Edith, elle, à 60 ans, a décidé de prendre sa retraite, même si elle ne percevra que 700 euros par mois. Ce sera toujours plus que son RSA. La crise, elle l'a prise de "plein fouet", dit-elle. En 2009, "j'ai eu un contrat de quinze jours dans une société d'autoradios et on m'avait dit que ça pourrait durer six mois. Mais est arrivée la grosse crise." L'entreprise a fermé. Depuis septembre 2011, Edith n'a pas eu le moindre travail.
Qui suit ces précaires ? Qui les aide ? "Les intérimaires ne sont pas laissés à eux-mêmes, assure François Roux, délégué général de la fédération patronale des Professionnels de l'intérim, services et métiers de l'emploi (Prisme). Les agences reprennent les intérimaires dès que c'est possible." Edith conteste : "Quand l'entreprise d'autoradios a fermé, on ne m'a rien proposé. Les sociétés d'intérim ne s'occupent plus de nous quand un contrat s'achève."
NON SYNDIQUÉS
Les organisations syndicales ont peu de contacts avec ces collègues de passage. "Souvent, ils n'adhèrent pas aux syndicats", justifie-t-on à la CFDT d'ArcelorMittal. "On n'a pas de suivi des intérimaires partis, renchérit Alain Delaveau, secrétaire de la CGT de la Fonderie du Poitou Fonte (Maine-et-Loire). Nous sommes déjà débordés par un tas de réunions. Et eux ne viennent pas nous voir quand ils partent." Et d'ajouter : "Dans les PSE, aucun accompagnement n'est prévu pour les fins de contrats d'intérim. Il y a un vide juridique. C'est aux politiques d'agir."
Des actions solidaires entre CDI et intérimaires ont parfois lieu, comme celle, début juillet, dans l'activité peinture de l'usine PSA d'Aulnay-sous-Bois. Elle a débouché, pour les intérimaires, sur le renouvellement de leurs contrats d'octobre à janvier 2013 et sur un accompagnement par les sociétés d'intérim avant la fin de leur mission. Mais que se passera-t-il si le site d'Aulnay ferme ? Il compte 375 intérimaires, selon la CGT, et ce nombre devrait augmenter d'ici à la fermeture, au rythme des mutations des salariés en CDI vers d'autres sites. "Si on en vient à négocier un PSE, on demandera la même prime pour tous, avance Philippe Julien, secrétaire CGT du site. Sur les chaînes de montage, ils représentent 50% à 80% de l'effectif. Si on veut mener des grèves, il faut les mettre dans le coup."

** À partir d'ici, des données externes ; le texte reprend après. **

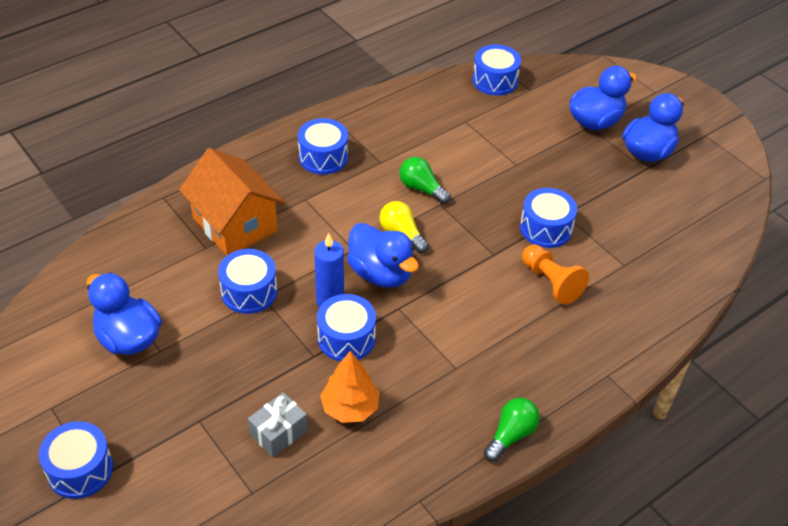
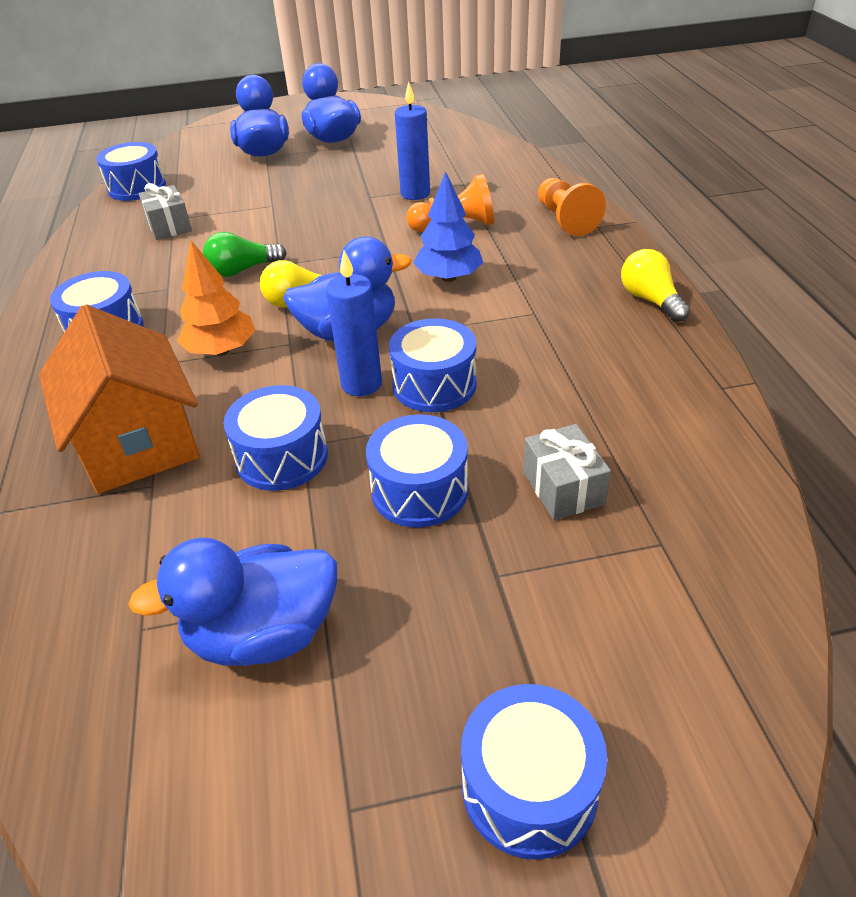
camera: 60 degrees left, 5 degrees down
(235, 224) = (137, 442): orange house -> orange house turned 75 degrees clockwise
(350, 407) = (552, 409): orange tree -> orange tree (221, 350)
(454, 124) = (169, 226): none -> grey gift
(475, 303) = (448, 277): none -> blue tree
(511, 435) = (650, 300): green light bulb -> yellow light bulb
(546, 228) = (379, 211): blue drum -> blue drum (419, 490)
(587, 240) = (415, 194): none -> blue candle
(605, 350) = (565, 220): none -> orange pawn

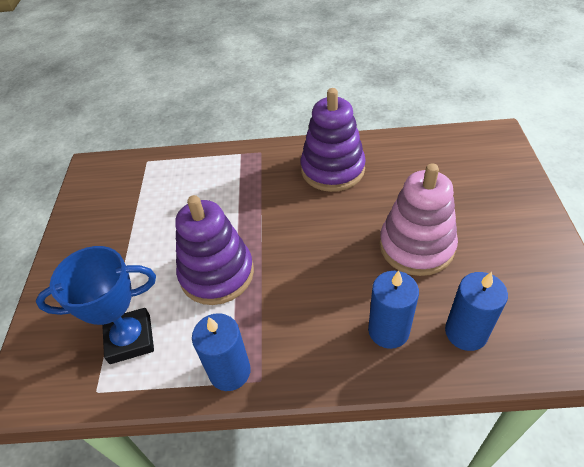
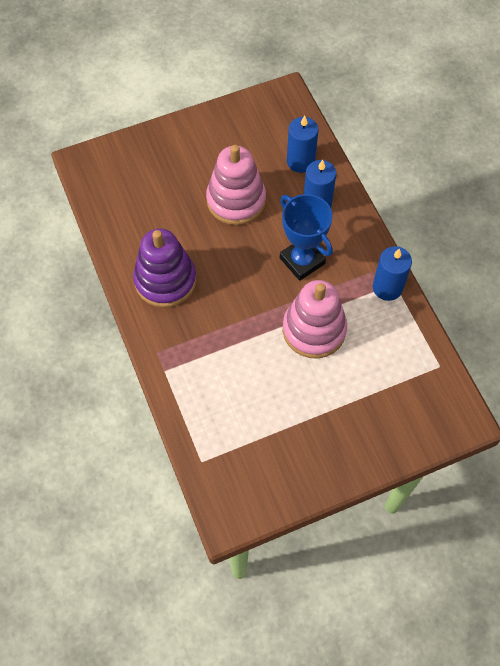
camera: 115 degrees left, 15 degrees up
(130, 339) = (394, 365): blue trophy -> blue trophy (302, 261)
(217, 273) = (314, 330): purple stacking toy -> pink stacking toy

Depuis mars, le contrat de sécurisation professionnelle (CSP), destiné à l'origine aux salariés licenciés économiques des entreprises de moins de 1.000 employés, est expérimenté dans 28 bassins d'emploi pour les personnels en fin de mission d'intérim, de CDD ou de contrat de chantier. Cette mesure, prise dans le cadre d'un accord entre l'Etat et le Prisme, propose un soutien renforcé pour aider ces travailleurs à retrouver un emploi stable. Les formations sont financées par le Fonds d'assurance formation du travail temporaire et 8.700 places ont été programmées. Un tout premier pas, encore insuffisant, pour réduire les inégalités face à la perte d'emploi.